O erro é grotesco. A confissão é dias antes ou depois da indulgência, não do pecado! Antes mesmo de eu ler o texto na Canção Nova, o Jorge Ferraz já tinha cantado essa bola: a de que o padre estivesse se referindo a indulgências, que de algum modo a imprensa entendeu como "perdão dos pecados". O que não é surpreendente, já que muitíssimas vezes vi essa confusão nos jornais.

(Desculpem, não achei as reproduções detalhadas dos outros pecados segundo Bosch)


Mas bem que podiam incluir na listinha "distorcer informações sobre a Igreja"...

4 comentários:

Anônimo disse...

Puxa, pena que não salvei a matéria do L'Osservatore Romano (é redundante dizer "o L'Osservatore", como dizer "os The Beatles"?) para depois descobrir, tardiamente, que o jornal não guarda um arquivo eletrônico das edições passadas.

É impressionante como tanto jornal -- Folha Online, FSP, Correio Braziliense, sem falar nos televisivos Jornal Nacional, Jornal da Band -- repete esses disparates feito maritaca sem checar a informação.
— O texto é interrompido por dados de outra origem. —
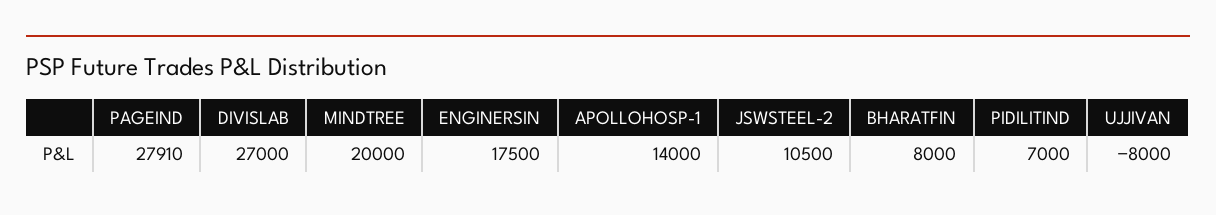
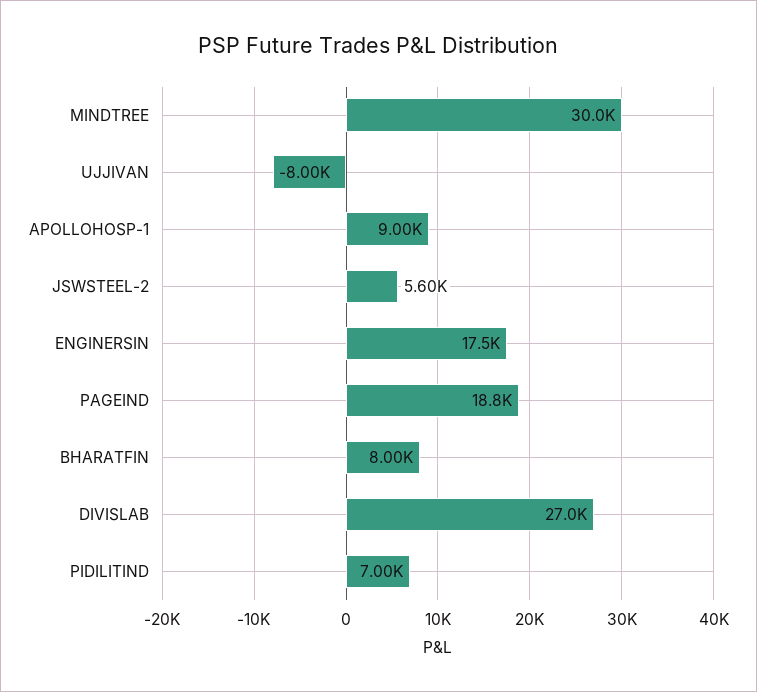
  {
-   "PAGEIND": 27910,
+   "PAGEIND": 18800,
    "DIVISLAB": 27000,
-   "MINDTREE": 20000,
+   "MINDTREE": 30000,
    "ENGINERSIN": 17500,
-   "APOLLOHOSP-1": 14000,
+   "APOLLOHOSP-1": 9000,
-   "JSWSTEEL-2": 10500,
+   "JSWSTEEL-2": 5600,
    "BHARATFIN": 8000,
    "PIDILITIND": 7000,
    "UJJIVAN": -8000
  }

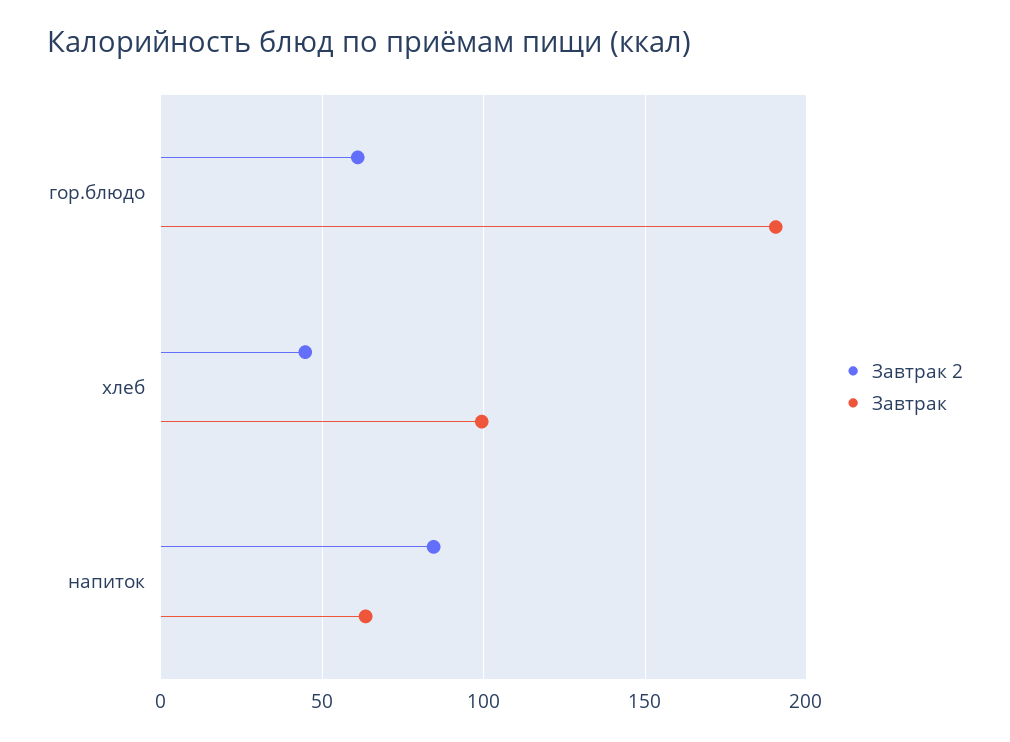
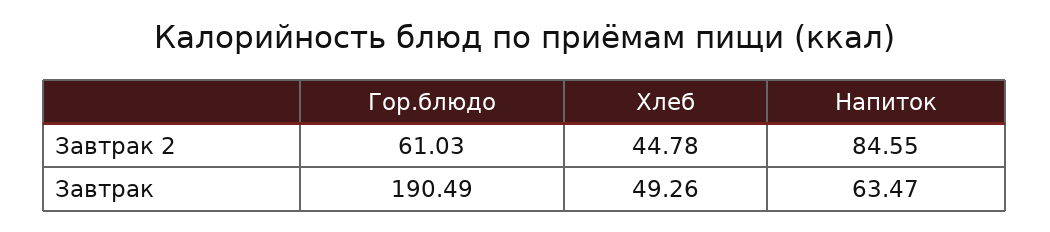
  {
    "Завтрак 2": {
      "гор.блюдо": 61.03,
      "хлеб": 44.78,
      "напиток": 84.55
    },
    "Завтрак": {
      "гор.блюдо": 190.49,
-     "хлеб": 100,
+     "хлеб": 49.26,
      "напиток": 63.47
    }
  }

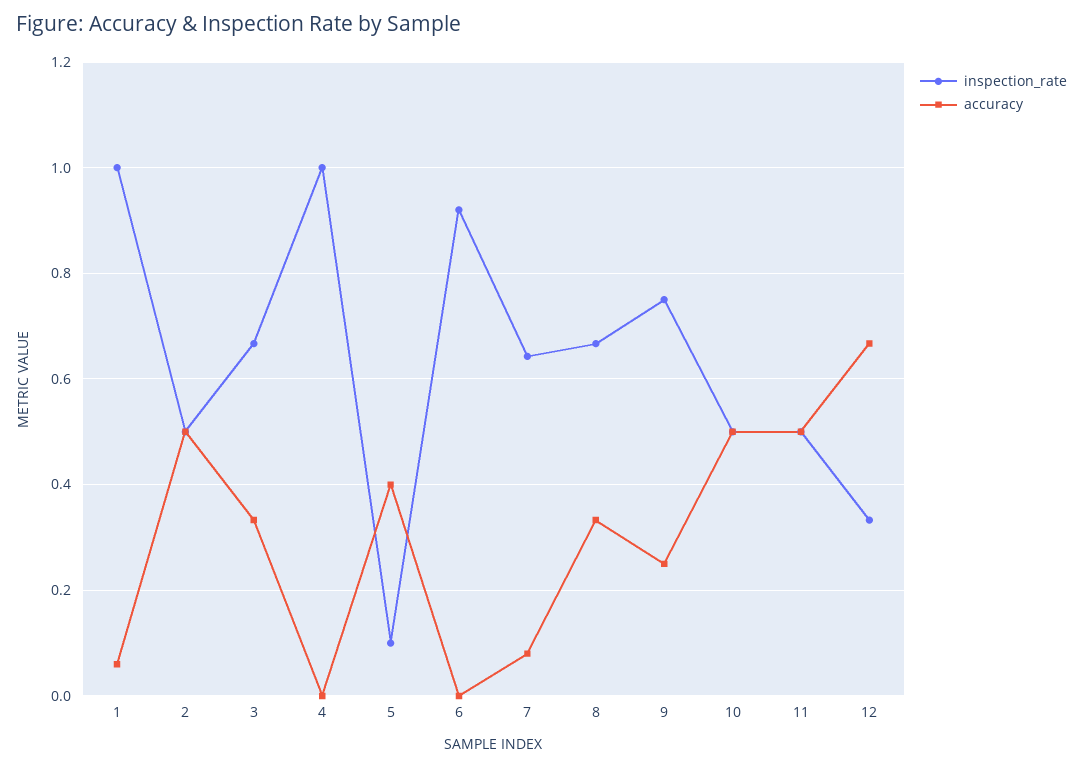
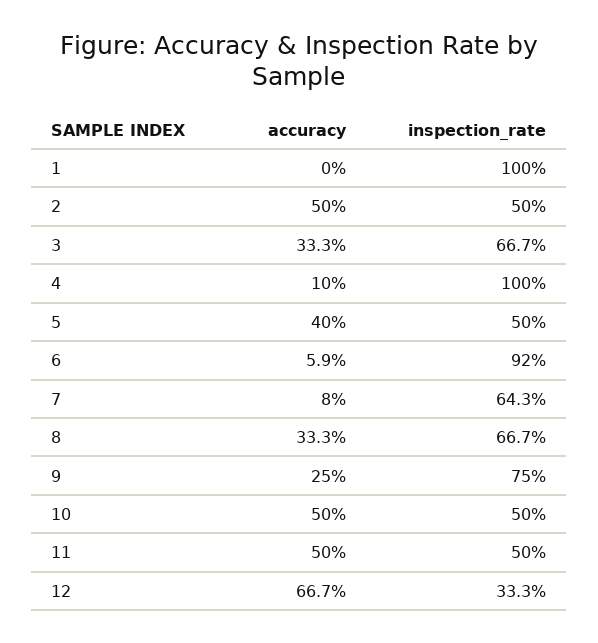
  {
    "inspection_rate": {
      "1": 1,
      "2": 0.5,
      "3": 0.667,
      "4": 1,
-     "5": 0.1,
+     "5": 0.5,
      "6": 0.92,
      "7": 0.643,
      "8": 0.667,
      "9": 0.75,
      "10": 0.5,
      "11": 0.5,
      "12": 0.333
    },
    "accuracy": {
-     "1": 0.06,
+     "1": 0,
      "2": 0.5,
      "3": 0.333,
-     "4": 0,
+     "4": 0.1,
      "5": 0.4,
-     "6": 0,
+     "6": 0.059,
      "7": 0.08,
      "8": 0.333,
      "9": 0.25,
      "10": 0.5,
      "11": 0.5,
      "12": 0.667
    }
  }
Checar os dados e fontes é um mínimo que o jornalista tem obrigação de fazer, e eles não cumprem sequer o mínimo? Que credibilidade podemos dar a essas pessoas?

tht disse...

Em matéria religiosa, a Imprensa é tão eficiente em ser ineficiente que foi difícil até pra encontrar a informação original e entender o que foi dito... É o ápice.

Ecclesiae Dei disse...

Meu Deus, a que ponto chegamos! Devemos pensar que o que a imprensa divulga de tão grosseiramente equivocado é burrice ou pura safadeza:Já está ficando difícil acreditar na primeira opção.
Abraços
João Batista

Alexandre Magno disse...

Marcio escreve:

"Eu fico com o pé atrás em relação a isso: 'pecado social' é um conceito que a TL adora, porque o 'pecado de todo mundo' acaba virando o pecado de ninguém, e a responsabilidade individual vai pro espaço - podemos ver isso em alguns folhetinhos de missa, quando no ato penitencial as pessoas são levadas a pedir perdão pelo pecado dos outros, pelo pecado da comunidade, mas nunca pelo próprio pecado. Na verdade, o Vaticano fala de pecados individuais com conseqüências sociais." (negrito meu)

O Catecismo diz:

"§1868. O pecado é um ato pessoal. Além disso, temos responsabilidade nos pecados cometidos por outros, quando neles cooperamos:
—participando neles direta e voluntariamente;
— mandando, aconselhando, louvando ou aprovando esses pecados;
— não os revelando ou não os impedindo, quando a isso somos obrigados;
— protegendo os que fazem o mal.
§1869. Assim, o pecado torna os homens cúmplices uns dos outros, faz reinar entre eles a concupiscência, a violência e a injustiça, Os pecados provocam situações sociais e instituições contrarias à bondade divina. As 'estruturas de pecado' são a expressão e o efeito dos pecados pessoais. Induzem suas vítimas a cometer, por sua vez, o mal. Em sentido analógico, constituem um 'pecado social'."
(negrito meu)

O Vaticano fala de pecados individuais (pecados pessoais, segundo o n. 1869 do Catecismo) com conseqüências sociais, mas também usa, analogicamente, a expressão "pecado social". Se a Teologia da Libertação possui um outro conceito para a expressão "pecado social", temos a opção de descobrir as diferenças entre um emprego e outro. Isso não me parece tão simples e direto como o que foi dito por Marcio sobre o "pecado de todo de mundo".